#### Text excerpt

Around the corner to Gascony

Monsieur le Duck has arrived in Clerkenwell fresh from success in their temporary home in Spitalfields.  On the left hand side of Clerkenwell Road heading west, just a little past the high walls of the back of the Charterhouse, the orange awning shouts out a warm welcome – serving fresh breakfast pastries from 8.30, brunch from 10, smaller plates from the bar and the full menu from 12 noon.

With trademark duck and other ingredients coming all the way from farms in Gascony in the south-west of France, Monsieur le Duck gives us authentic quality.  There are also options for vegetarians and a great choice of plate sizes for all levels of hunger.

The service stands out here and the staff are knowledgeable and enthusiastic about the owners’ vision; no fuss, authoritative quality and the essence of provincial Gascony.

“We are no frills and authentic and reasonably-priced. No balsamic reductions, no pea shoots, no nasturtiums, no smears of emulsion across the plate, just duck and frites, with salad, French bread, puddings, sides of fresh vegetables, Gascon wine and, if you so wish, a slug of France’s oldest brandy, Armagnac” on the website says it all.

After 6 months in Spitalfields, the restaurant opened at the beginning of May and the venue seats about 80.

The French-inspired cocktail menu has something for everyone, but our hostess offered (without being asked) if they could make us something to order if we fancied some other combination.  We chose a classic Pousse Rapière made with orange and armagnac liqueur and a Martini Rosé with rhubarb and ginger gin, Lillet Rosé, vermouth and grapefruit liqueur.  The Martini blew our socks off so I bagged the gentler and refreshing Pousse Rapière.

Cocktails are all priced around £10

The large tiled central bar is a hub in the main restaurant and has seating to accommodate single diners or for quick snacks or drinks.  The large windows facing the street can open onto the pavement terrace outside when the weather is warm enough.  Rustic tables and benches – with modern but industrial tweaks in the décor and seating – suit the comfortable, easy-going atmosphere and the ambience wakes up French holiday memories long dormant.

########
#### Excerpted records

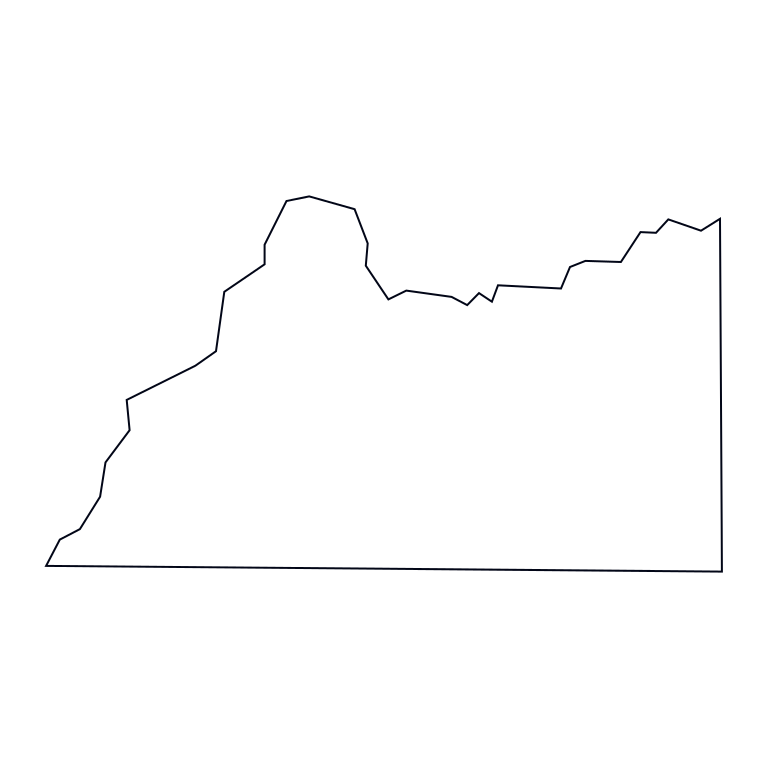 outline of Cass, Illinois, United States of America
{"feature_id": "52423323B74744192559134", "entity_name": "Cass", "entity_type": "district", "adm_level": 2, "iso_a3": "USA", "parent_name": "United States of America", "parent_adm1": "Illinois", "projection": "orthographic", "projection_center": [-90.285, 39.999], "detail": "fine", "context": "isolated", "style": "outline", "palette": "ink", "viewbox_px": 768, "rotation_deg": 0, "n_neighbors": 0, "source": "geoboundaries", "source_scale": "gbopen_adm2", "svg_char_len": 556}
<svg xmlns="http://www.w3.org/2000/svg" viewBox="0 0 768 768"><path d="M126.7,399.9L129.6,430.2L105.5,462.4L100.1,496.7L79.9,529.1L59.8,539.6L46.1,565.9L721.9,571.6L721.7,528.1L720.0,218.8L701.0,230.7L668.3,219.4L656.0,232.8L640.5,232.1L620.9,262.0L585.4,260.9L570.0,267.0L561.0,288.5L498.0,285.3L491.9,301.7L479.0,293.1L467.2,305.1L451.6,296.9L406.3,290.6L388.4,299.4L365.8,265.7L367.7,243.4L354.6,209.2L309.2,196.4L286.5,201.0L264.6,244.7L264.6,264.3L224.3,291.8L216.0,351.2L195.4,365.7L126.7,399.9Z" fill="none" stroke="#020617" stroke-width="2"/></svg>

########
#### Excerpted records

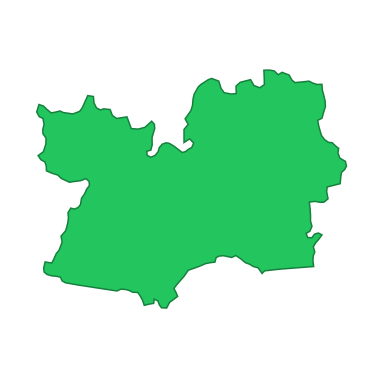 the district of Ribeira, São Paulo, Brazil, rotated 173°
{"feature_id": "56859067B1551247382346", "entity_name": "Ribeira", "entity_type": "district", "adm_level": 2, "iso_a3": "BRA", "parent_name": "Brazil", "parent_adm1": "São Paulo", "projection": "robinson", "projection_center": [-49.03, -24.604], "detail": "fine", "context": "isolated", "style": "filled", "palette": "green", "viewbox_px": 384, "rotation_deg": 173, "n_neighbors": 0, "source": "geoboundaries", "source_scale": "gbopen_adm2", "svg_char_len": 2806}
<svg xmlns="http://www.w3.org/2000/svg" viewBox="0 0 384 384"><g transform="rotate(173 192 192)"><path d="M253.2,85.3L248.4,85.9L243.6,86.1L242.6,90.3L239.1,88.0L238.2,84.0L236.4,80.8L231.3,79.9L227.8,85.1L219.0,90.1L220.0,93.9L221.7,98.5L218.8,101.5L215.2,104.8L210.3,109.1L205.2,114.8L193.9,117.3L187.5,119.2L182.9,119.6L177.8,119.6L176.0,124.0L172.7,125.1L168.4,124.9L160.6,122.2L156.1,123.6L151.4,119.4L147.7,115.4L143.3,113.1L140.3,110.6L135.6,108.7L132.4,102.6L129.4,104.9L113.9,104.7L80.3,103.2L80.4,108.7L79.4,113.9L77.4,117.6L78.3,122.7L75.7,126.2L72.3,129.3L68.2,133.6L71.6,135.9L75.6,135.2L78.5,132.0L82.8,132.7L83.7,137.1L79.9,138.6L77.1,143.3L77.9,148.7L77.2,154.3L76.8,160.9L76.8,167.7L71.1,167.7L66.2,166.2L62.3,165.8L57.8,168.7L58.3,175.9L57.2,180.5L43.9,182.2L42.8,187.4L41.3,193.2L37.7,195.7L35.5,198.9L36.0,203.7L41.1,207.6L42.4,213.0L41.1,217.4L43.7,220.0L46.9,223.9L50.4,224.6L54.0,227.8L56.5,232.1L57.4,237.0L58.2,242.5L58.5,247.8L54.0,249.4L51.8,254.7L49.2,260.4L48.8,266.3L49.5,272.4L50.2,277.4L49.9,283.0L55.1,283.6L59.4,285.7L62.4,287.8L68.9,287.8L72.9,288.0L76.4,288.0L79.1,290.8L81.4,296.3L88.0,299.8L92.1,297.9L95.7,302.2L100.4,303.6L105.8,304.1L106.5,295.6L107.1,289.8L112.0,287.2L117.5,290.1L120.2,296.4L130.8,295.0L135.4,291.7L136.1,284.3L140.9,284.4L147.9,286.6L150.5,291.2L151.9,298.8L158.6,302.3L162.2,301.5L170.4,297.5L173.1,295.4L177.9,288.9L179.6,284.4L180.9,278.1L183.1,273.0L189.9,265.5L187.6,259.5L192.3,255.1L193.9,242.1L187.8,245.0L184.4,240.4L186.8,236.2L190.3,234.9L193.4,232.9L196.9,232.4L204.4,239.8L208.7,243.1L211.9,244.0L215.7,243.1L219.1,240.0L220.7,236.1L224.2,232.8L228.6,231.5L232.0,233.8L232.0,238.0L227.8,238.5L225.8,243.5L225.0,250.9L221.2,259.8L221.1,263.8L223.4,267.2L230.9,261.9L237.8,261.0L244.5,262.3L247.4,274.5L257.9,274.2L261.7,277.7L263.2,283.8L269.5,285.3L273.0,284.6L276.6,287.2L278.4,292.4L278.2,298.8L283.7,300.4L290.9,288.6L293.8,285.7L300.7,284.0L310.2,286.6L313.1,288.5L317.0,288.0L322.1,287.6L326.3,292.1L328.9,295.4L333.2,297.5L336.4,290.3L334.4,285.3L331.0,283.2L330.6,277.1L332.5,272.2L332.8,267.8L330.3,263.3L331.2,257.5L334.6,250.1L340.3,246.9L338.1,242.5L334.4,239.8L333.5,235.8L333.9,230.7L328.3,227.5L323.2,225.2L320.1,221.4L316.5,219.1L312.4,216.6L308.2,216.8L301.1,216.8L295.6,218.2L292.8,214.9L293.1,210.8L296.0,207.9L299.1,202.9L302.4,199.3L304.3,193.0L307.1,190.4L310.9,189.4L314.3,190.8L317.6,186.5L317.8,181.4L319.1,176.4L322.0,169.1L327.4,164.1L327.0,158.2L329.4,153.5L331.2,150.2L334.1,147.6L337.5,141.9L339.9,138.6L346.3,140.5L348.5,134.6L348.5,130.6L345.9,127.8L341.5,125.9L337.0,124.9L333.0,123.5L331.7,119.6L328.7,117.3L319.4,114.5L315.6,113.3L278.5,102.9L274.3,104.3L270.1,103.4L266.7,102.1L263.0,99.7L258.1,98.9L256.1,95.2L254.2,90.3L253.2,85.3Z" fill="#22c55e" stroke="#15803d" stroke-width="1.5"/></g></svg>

########

**Requests:**
#1 Check each statement below against the restaurant review and mark it yes or no, quoting the words of the review that decide it.
(a) Breakfast pastries are served from 8.30.
(b) The venue seats about 120.
(c) Cocktails are all priced around £10.
#2 Please list every item that the website statement quoted in the restaurant review says the restaurant does without.
#3 According to the restaurant review, how long was Monsieur le Duck in Spitalfields?

**Results of the exercise:**
#1
(a) Yes: "serving fresh breakfast pastries from 8.30"
(b) No: "the venue seats about 80"
(c) Yes: "Cocktails are all priced around £10"

#2
- balsamic reductions
- pea shoots
- nasturtiums
- smears of emulsion across the plate

#3 6 months.